Indonesia menjatuhkan vonis sembilan tahun penjara kepada pendiri eFishery, Gibran Huzaifah, pada bulan April, sekitar setahun setelah ia memberikan keterangan terperinci kepada Bloomberg News mengenai cara ia memalsukan laporan keuangan perusahaan tersebut, yang pernah dinilai bernilai lebih dari US$1 miliar.

KWAP, sebutan untuk dana pensiun tersebut, menginvestasikan sekitar 163,4 juta ringgit atau US$40 juta (setara Rp720,8 miliar) di eFishery, disebutkan dalam pernyataan resmi. Jumlah tersebut mewakili sekitar 2,51% dari kepemilikan saham eFishery, kata KWAP.

“KWAP merupakan pemegang saham minoritas, sementara mayoritas saham perusahaan dimiliki oleh investor lain, termasuk investor institusional global besar yang juga terdampak oleh pelanggaran tersebut,” kata dana pensiun tersebut.

“KWAP juga terus mengupayakan semua cara yang tersedia untuk memaksimalkan pemulihan investasinya.”

Bisnis mesin pakan otomatis dan pertambakan eFishery. dok: Bloomberg

Kebangkrutan eFishery menjadi pukulan bagi beberapa investor paling terkemuka di dunia, termasuk SoftBank Group Corp. dan Temasek Holdings Pte. Perusahaan rintisan ini, yang menyediakan pakan bagi peternak ikan dan udang di Indonesia, mengalami kerugian sebesar beberapa ratus juta dolar antara tahun 2018 dan 2024. 
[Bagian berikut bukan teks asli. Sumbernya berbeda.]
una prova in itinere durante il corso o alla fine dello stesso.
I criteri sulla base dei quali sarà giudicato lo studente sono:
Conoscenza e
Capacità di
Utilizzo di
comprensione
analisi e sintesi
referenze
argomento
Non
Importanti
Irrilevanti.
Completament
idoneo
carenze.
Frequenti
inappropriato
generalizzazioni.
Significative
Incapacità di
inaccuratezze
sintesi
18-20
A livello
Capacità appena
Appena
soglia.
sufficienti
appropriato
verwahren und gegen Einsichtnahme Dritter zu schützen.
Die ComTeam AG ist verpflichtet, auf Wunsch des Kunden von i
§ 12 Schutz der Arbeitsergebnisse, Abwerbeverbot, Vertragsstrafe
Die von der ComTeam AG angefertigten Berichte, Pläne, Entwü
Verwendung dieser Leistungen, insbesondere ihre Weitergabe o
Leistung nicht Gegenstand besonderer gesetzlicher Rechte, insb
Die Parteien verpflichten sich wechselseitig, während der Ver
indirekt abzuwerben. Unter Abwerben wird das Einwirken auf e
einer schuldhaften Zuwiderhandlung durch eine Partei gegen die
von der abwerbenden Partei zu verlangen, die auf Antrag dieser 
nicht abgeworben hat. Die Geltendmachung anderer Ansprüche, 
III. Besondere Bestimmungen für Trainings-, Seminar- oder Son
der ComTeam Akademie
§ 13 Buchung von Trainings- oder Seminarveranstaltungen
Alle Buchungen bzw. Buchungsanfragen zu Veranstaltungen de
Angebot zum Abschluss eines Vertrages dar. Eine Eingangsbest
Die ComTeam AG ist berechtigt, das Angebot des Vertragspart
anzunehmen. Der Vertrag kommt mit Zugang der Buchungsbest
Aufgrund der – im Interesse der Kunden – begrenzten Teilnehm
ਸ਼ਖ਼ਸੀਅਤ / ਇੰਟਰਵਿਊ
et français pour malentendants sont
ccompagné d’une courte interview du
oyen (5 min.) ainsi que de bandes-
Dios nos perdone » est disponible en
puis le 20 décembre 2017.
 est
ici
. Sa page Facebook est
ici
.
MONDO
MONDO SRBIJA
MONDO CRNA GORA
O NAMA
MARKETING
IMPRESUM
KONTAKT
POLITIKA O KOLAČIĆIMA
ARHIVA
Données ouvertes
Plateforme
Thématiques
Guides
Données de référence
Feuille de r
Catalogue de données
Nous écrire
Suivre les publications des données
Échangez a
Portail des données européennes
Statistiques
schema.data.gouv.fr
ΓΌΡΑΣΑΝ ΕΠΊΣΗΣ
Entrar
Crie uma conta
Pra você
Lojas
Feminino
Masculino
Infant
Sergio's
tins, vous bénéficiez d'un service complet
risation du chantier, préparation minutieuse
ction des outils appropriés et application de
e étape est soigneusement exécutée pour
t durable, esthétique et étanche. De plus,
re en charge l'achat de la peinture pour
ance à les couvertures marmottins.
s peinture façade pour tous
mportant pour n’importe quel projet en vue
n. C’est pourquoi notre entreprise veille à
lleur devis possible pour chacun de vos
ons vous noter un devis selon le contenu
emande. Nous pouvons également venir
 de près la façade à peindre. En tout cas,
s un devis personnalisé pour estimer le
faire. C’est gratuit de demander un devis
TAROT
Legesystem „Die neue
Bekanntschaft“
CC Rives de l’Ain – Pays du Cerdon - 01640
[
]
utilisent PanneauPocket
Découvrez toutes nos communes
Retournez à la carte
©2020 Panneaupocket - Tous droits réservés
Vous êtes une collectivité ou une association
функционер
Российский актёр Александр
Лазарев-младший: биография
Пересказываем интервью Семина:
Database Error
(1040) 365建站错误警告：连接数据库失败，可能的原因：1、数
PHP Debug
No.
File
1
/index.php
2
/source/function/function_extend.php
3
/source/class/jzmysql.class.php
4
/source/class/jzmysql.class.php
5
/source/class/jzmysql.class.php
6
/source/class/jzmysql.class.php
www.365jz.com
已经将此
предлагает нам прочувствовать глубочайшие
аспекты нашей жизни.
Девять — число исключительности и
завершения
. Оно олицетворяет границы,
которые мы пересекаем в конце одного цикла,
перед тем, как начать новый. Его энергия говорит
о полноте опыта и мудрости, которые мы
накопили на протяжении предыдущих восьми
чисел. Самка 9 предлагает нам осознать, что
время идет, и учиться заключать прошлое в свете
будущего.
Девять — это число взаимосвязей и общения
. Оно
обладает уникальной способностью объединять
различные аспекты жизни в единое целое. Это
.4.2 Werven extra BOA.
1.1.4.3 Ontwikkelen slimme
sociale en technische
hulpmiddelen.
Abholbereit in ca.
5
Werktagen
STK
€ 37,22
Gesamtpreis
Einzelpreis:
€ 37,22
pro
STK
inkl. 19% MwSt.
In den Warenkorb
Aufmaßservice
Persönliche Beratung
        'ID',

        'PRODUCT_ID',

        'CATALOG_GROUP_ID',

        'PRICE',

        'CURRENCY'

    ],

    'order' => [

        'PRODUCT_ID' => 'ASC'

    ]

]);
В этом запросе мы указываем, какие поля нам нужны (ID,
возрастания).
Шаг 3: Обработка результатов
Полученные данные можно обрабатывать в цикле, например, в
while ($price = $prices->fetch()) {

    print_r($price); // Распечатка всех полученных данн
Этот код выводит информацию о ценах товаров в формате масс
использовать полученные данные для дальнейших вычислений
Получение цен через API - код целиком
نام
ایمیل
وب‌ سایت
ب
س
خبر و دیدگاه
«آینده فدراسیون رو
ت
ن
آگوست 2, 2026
Bisnis eFishery berangsur-angsur runtuh setelah penyelidikan dewan direksi mengungkapkan bahwa perusahaan mungkin telah memanipulasi pendapatan dan laba selama beberapa tahun.

Skandal tersebut memicu pengawasan luas terhadap pengawasan regulasi dan standar uji tuntas di pasar modal ventura Asia Tenggara.

KWAP memiliki dana kelolaan lebih dari 195 miliar ringgit per akhir tahun 2025.

“KWAP telah semakin memperkuat pendekatannya dalam berinvestasi di pasar swasta,” ujarnya, sambil menyebutkan langkah-langkah termasuk diversifikasi portofolio yang lebih luas dan pemantauan pasca-investasi yang ditingkatkan.